[Saved entries]
○ ○ ○ ○
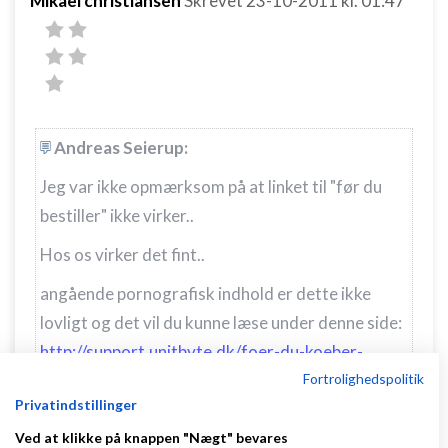
Mikael christiansen
Skrevet
23-10-2011
kl. 01:47
Andreas Seierup:
Jeg var ikke opmærksom på at linket til "før du
bestiller" ikke virker..
Hos os virker det fint..
angående pornografisk indhold er dette ikke
lovligt og det vil du kunne læse under denne side:
http://support.unitbyte.dk/foer-du-koeber-
Fortrolighedspolitik
spoergsmaal#3
Privatindstillinger
her hvordan menuen ser ud på min computer
Ved at klikke på knappen "Nægt" bevares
○ ○ ○ ○
Assignment:
Change every "virker" in the text of the listing above to "fungerer", leaving everything else as it is. Omit the pictures from your answer.

Reply to the task:
Mikael christiansen
Skrevet
23-10-2011
kl. 01:47
Andreas Seierup:
Jeg var ikke opmærksom på at linket til "før du
bestiller" ikke fungerer..
Hos os fungerer det fint..
angående pornografisk indhold er dette ikke
lovligt og det vil du kunne læse under denne side:
http://support.unitbyte.dk/foer-du-koeber-
Fortrolighedspolitik
spoergsmaal#3
Privatindstillinger
her hvordan menuen ser ud på min computer
Ved at klikke på knappen "Nægt" bevares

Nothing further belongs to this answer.